POLICE in Cumbria have handled more than 300 requests for information about potential abusers in a year.

Clare’s Law, the Domestic Violence Disclosure Scheme, allows police to share someone’s criminal history with their current partner if they feel they may be at risk of the same abuse.

Although domestic abuse figures have stayed roughly the same in Cumbria since 2019, there has been a rise in calls for information through the national scheme.

Data from Her Majesty’s Inspectorate of Constabulary and Fire and Rescue Services shows that Cumbrian police officers submitted 266 applications in the year to March 2020 under Right to Know and 166 were approved in that time, the equivalent of 62 per cent.

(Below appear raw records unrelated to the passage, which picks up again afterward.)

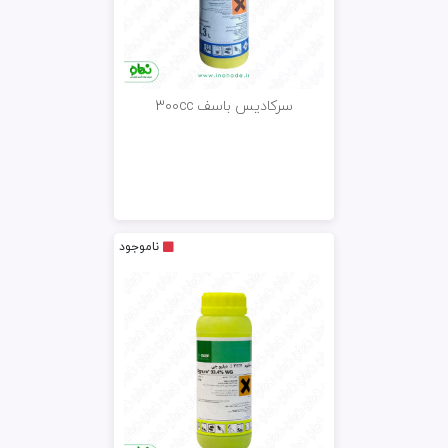
سرکادیس باسف 300cc
ناموجود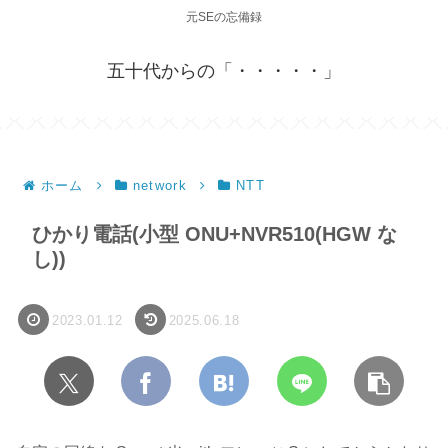
元SEの忘備録
五十代からの「・・・・・」
ホーム
network
NTT
ひかり電話(小型 ONU+NVR510(HGW な
し))
2023.01.12
2025.06.18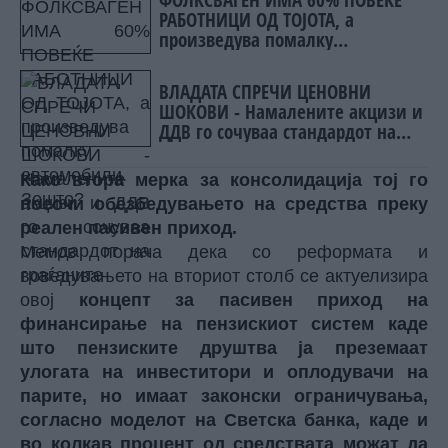
РАБОТНИЦИ ОД ТОЈОТА, а
произведува помалку
автомобили. Зошто?
ВЛАДАТА СПРЕЧИ ЦЕНОВНИ
ШОКОВИ - Намалените акцизи и
ДДВ го сочуваа стандардот на
граѓаните
Како втора мерка за консолидација тој го
посочи обезбедувањето на средства преку
реален пасивен приход.
Мемов порача дека со реформата и
воведувањето на вториот столб се актуелизира
овој
концепт за пасивен приход на
финансирање на пензискиот систем каде
што пензиските друштва ја преземаат
улогата на инвеститори и оплодувачи на
парите, но имаат законски ограничувања,
согласно моделот на Светска банка, каде и
во колкав процент од средствата можат да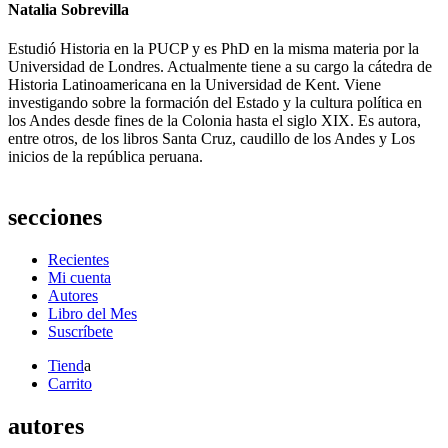
Natalia Sobrevilla
Estudió Historia en la PUCP y es PhD en la misma materia por la
Universidad de Londres. Actualmente tiene a su cargo la cátedra de
Historia Latinoamericana en la Universidad de Kent. Viene
investigando sobre la formación del Estado y la cultura política en
los Andes desde fines de la Colonia hasta el siglo XIX. Es autora,
entre otros, de los libros Santa Cruz, caudillo de los Andes y Los
inicios de la república peruana.
secciones
Recientes
Mi cuenta
Autores
Libro del Mes
Suscríbete
Tiend
a
Carrito
autores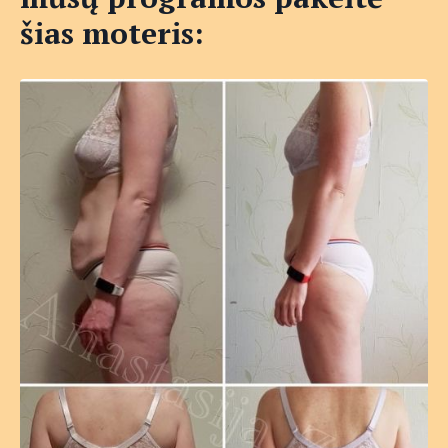
šias moteris: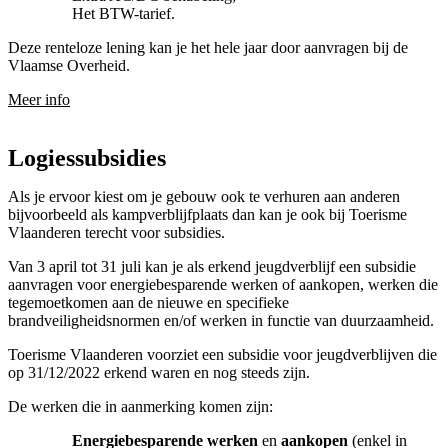
Het BTW-tarief.
Deze renteloze lening kan je het hele jaar door aanvragen bij de
Vlaamse Overheid.
Meer info
Logiessubsidies
Als je ervoor kiest om je gebouw ook te verhuren aan anderen
bijvoorbeeld als kampverblijfplaats dan kan je ook bij Toerisme
Vlaanderen terecht voor subsidies.
Van 3 april tot 31 juli kan je als erkend jeugdverblijf een subsidie
aanvragen voor energiebesparende werken of aankopen, werken die
tegemoetkomen aan de nieuwe en specifieke
brandveiligheidsnormen en/of werken in functie van duurzaamheid.
Toerisme Vlaanderen voorziet een subsidie voor jeugdverblijven die
op 31/12/2022 erkend waren en nog steeds zijn.
De werken die in aanmerking komen zijn:
Energiebesparende werken
en
aankopen
(enkel in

The public were not as successful, submitting 75 Right to Ask applications and having 37 per cent of them approved.

Detective Chief Inspector James Yallop of Cumbria Constabulary, has reacted to the figures and explained the process.

He said: “If you have concerns about your partners behaviour please contact the Police or one of the many domestic abuse support services.

“You can find out if there is anything in your partners past history that may pose a risk by making a right to know application under Clare’s law.

He said: “Multi-agency checks will then be carried out to see if there is a risk.

“If there is, we will look to disclose this information with the support of an independent domestic violence advocate, social worker or health and wellbeing coach for example.

The Chief inspector said: "If as a result of the checks we find the person has no previous offending history and there are no wider concerns then a disclosure would not be made."

Women's Aid, a charity operating in the UK is working to provide life saving services, combatting domestic abuse.

They said the variation in disclosure rates for forces across England and Wales - which range from 12 per cent to over 80 for both parts of the scheme - shows a "very worrying lack of consistency" that could impact upon the safety of those at risk.

Clare's Law is named after Salford's Clare Wood, 36, who died in 2009 at the hands of her violent and obsessed ex-boyfriend - he was known to police as dangerous.

An inquest later heard a ruling from The Independent Police Complaints Commission that "mistakes were made" and she was let down.